Show that $\ker(C)=\{0\}$ - what is wrong with this arguement?

Question

Consider the operator $C:X\to X$ where $X=C([0,1])$ and $y\in X$ where $Cy(t)=\int_0^ty(\tau)d\tau+y(t)$. I want to show that $\ker(C)=\{0\}$. Here is my arguement, but I am not convinced that it is a very good one - what is wrong with it?

Suppose that, $$Cy(t)=0$$

$$\implies\int_0^ty(\tau)d\tau+y(t)=0$$ $$\implies\int_0^ty(\tau)d\tau=-y(t)$$ $$\implies\int_0^1\int_0^ty(\tau)d\tau dt=-\int_0^1y(t)dt $$ $$\implies\int_0^ty(\tau)d\tau=-\int_0^1y(t)dt$$

Now, the upper limit $t$ in the left integral is such that it must be from the interval $(0,1]$. Without loss of generality, suppose that this upper limit is $t=1$. Then,

$$\implies\int_0^1y(\tau)d\tau=-\int_0^1y(t)dt$$

$$\implies y(t)\equiv0,\,\forall \, t\in(0,1]$$

As $y(t)\equiv0$ is the only function that could satisfy this equality. What is wrong with this arguement? Is it valid? I have doubts that it is...

Answer 1

There are precisely two errors in your reasoning (each of which was separately observed in the comments on your question):

The first error is that the passage from $$\int_0^1\int_0^ty(\tau)d\tau dt=-\int_0^1y(t)dt $$ to $$\int_0^ty(\tau)d\tau=-\int_0^1y(t)dt$$ is completely unjustified. (Why did you drop the $\int_0^1 ... dt$ on the left? Are you assuming the integrand ($\int_0^ty(\tau)d\tau$) is constant with respect to the variable $t$? It is not.)
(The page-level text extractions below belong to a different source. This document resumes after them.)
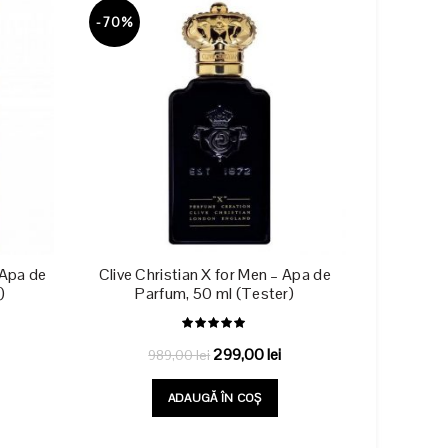
-70%
 Apa de
Clive Christian X for Men – Apa de
)
Parfum, 50 ml (Tester)
ețul
Prețul
Prețul
299,00
lei
989,00
lei
urent
inițial
curent
ADAUGĂ ÎN COȘ
te:
a
este:
9,00 lei.
fost:
299,00 lei.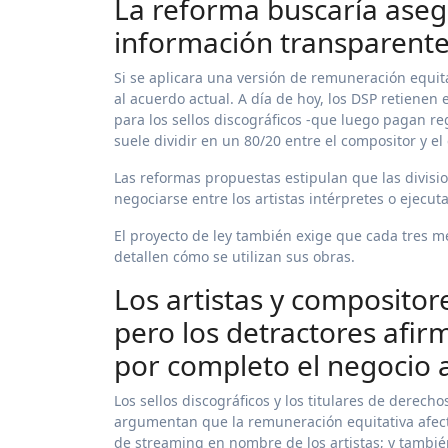
La reforma buscaría aseg
información transparente
Si se aplicara una versión de remuneración equita
al acuerdo actual. A día de hoy, los DSP retiene
para los sellos discográficos -que luego pagan rega
suele dividir en un 80/20 entre el compositor y el
Las reformas propuestas estipulan que las divisi
negociarse entre los artistas intérpretes o ejecuta
El proyecto de ley también exige que cada tres m
detallen cómo se utilizan sus obras.
Los artistas y compositor
pero los detractores afi
por completo el negocio a
Los sellos discográficos y los titulares de derech
argumentan que la remuneración equitativa afect
de streaming en nombre de los artistas; y tambi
The second error is that $$\int_0^1y(\tau)d\tau=-\int_0^1y(t)dt$$ only implies that $\int_0^1y(t)dt = 0$; it does not follow that $y$ is itself constantly $0$.

All the rest of your reasoning would have been sound, but each of these steps is unsupported and in fact fallacious.

Answer 2

Arthur pointed out the main flaw in your argument. A possible argument goes like this. (thanks to Sridhar Ramesh for pointing out a mistake in my original argument)

The start of your argument is fine: take a function $y$ in Ker$(C)$, then $$ \int_0^t y(\tau)d\tau = - y(t) . $$ The left hand side of this equation is differentiable in $]0, 1[$, so the right hand side must also be differentiable in $]0, 1[$. Taking the derivative with respect to $t$ on both sides yields $$ y(t) = -y'(t) $$ for all $t \in ]0, 1[$. Recall from an elementary course in differential equations that the solutions to this equation are exactly of the form $$ y(t) = Ke^{-t} \quad K \in \mathbb{R}. $$ So the only possible elements of Ker$(C)$ must be of the form $Ke^{-t}$. On the other hand, if we plug in such a function into $C$ we get $$ Cy(t) = \int_0^t K e^{-\tau}d\tau + Ke^{-t} = K(1 - e^{-t}) + Ke^{-t} = K $$ which is $0$ if and only if $K = 0$. Hence, Ker$(C)$ = $\lbrace 0 \rbrace$.